With the use of these matrices, a larger virtual time increment Δτ can be utilized within a solution that does not diverge. In addition, since these matrices are diagonalized, the solution of the simultaneous equations for the calculation of {U dum} τ + Δτ in Eq. (9) is no longer necessary and this can also reduce the computing time.

By using the above formulations, dynamic analyses can be performed according to the procedures of the idealized explicit method. In addition, the parallelization using a GPU to achieve faster computation in this research is considered to be the same method as Ref. [10]. The analysis system is implemented in our in-house code using CUDA environment provided by NVIDIA Corporation [14].

2.2 Equivalent load model

In a shot collision during the shot peening process, the load acts on a very small region over a very short time. In this study, the history of the load distribution from the collision is modeled as an equivalent load model. The load calculated using the equivalent load model is given as a load vector in Eq. (1), and the behavior of the stress distribution in the peening process is analyzed.

To model the impulsive load from the collision of the shot, the phenomenon shown in Fig. 1 is assumed. In the figure, first, a shot collides with the target surface at an initial velocity of v 1, and a reaction force occurs (Fig. 1a). After that, elastic deformation develops, and the reaction force increases (Fig. 1b). With the progress of the collision, the center of the collision reaches the yield stress, after which plastic deformation occurs (Fig. 1c). After the beginning of plastic deformation, the increase in the reaction force becomes moderate from the center of the collision, where the plastic deformation first began. With the plastic deformation, the reaction force on the surrounding part from the center increases (Fig. 1d). After that, the plastic deformation ends (Fig. 1e), and the collision finishes with a bounced shot at a velocity of v 2 (Fig. 1f). The history of the reaction force distribution is modeled using the function f, which determines the shape of the reaction force distribution, and the function g, which determines the history of the total reaction force, as follows:

$$ P\left(\rho, \tau \right)= f\left(\rho, \kern0.5em t\right)\times g\left(\tau \right) $$
(12)

where ρ, τ, P(ρ, τ), f(ρ, τ), and g(τ) are defined as the normalized distance from the collision center, the normalized time from the beginning of the collision, the load distribution history function, the load distribution function, and the load history function, respectively. Here, ρ and τ are defined as follows:

$$ \rho =\frac{r}{r_0},\kern0.5em \tau =\frac{t}{t_0} $$
(13)

where r and r o are the distance from the collision center and the shot radius, and t and t 0 are the time from the beginning of the collision and the duration of the collision, respectively.

Fig. 1
figure 1

Schematic illustration of reaction force distribution from shot collision (af)
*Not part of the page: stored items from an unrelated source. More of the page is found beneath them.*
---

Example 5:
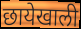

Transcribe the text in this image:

छायेखाली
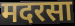
मदरसा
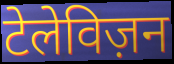
टेलेविज़न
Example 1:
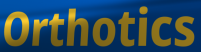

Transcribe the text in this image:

Orthotics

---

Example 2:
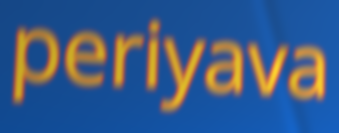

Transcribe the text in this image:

periyava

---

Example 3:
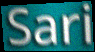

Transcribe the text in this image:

Sari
As an example, the load distribution function is defined as the 6th order polynomial shown in Eqs. (14)–(16) to fit the load distribution to the reaction force obtained by shot collision FE analysis such as ABAQUS. The shape of the distribution function is as shown in Fig. 2, and it can express the tendency of the load distribution assumed in Fig. 1.
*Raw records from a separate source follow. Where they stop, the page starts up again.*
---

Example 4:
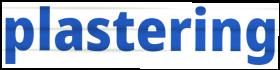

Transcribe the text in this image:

plastering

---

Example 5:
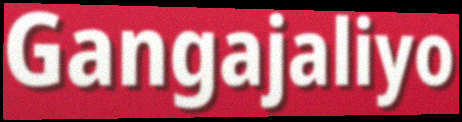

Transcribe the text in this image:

Gangajaliyo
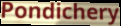
Pondichery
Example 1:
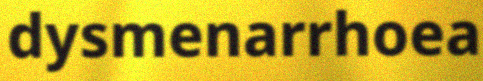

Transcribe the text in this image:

dysmenarrhoea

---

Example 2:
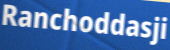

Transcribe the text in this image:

Ranchoddasji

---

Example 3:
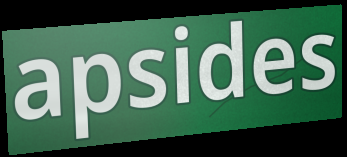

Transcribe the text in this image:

apsides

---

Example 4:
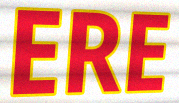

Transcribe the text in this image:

ERE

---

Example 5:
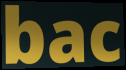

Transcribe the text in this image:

bac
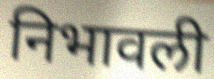
निभावली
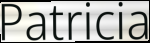
Patricia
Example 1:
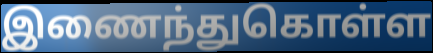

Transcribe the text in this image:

இணைந்துகொள்ள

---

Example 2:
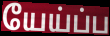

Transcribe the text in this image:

யேய்ப்ப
$$ f\left(\rho, \tau \right)=\frac{a\left(\rho, \tau \right)}{\int_0^1 a\left(\rho, \tau \right)\;2\pi \rho\;d\rho} $$
(14)
$$ a\;\left(\rho, \tau \right)={a}_6\;\left(\rho, \tau \right){\rho}^6+{a}_4\left(\rho, \tau \right)\;{\rho}^4+{a}_2\left(\rho, \tau \right)\;{\rho}^2+{a}_0 $$
(15)
$$ {a}_0=0.655,{a}_2=4,{a}_4=10000\left(\frac{1}{1+ \exp \left(-5\left(\tau +0.75\right)\right)}-1\right),{a}_6=-10 $$
(16)
Fig. 2
figure 2

Example of load distribution function

Assuming Eqs. (17) and (18) as the load history function, the load history is as shown in Fig. 3. The coefficient b in Eq. (17) is determined from the difference in the momentum of the shot m(v 2 − v 1) before and after the collision, i.e., the impulse applied to the target by the shot.

$$ g\left(\tau \right)= b \sin \left(\frac{\tau^7+2\tau}{3}\pi \right) $$
(17)
$$ b=\frac{m\left({v}_2-{v}_1\right)}{t_0{\int}_0^1 \sin \left(\frac{\tau^7+2\tau}{3}\pi \right)\; d\tau} $$
(18)

where, v 1,v 2 and t 0 are the initial velocity, the bounced velocity and the duration of collision, respectively. v 2 and t 0 can be predicted by collision analysis.

Fig. 3
figure 3

Example of load history function

In this study, this load distribution history function is defined as an equivalent load model.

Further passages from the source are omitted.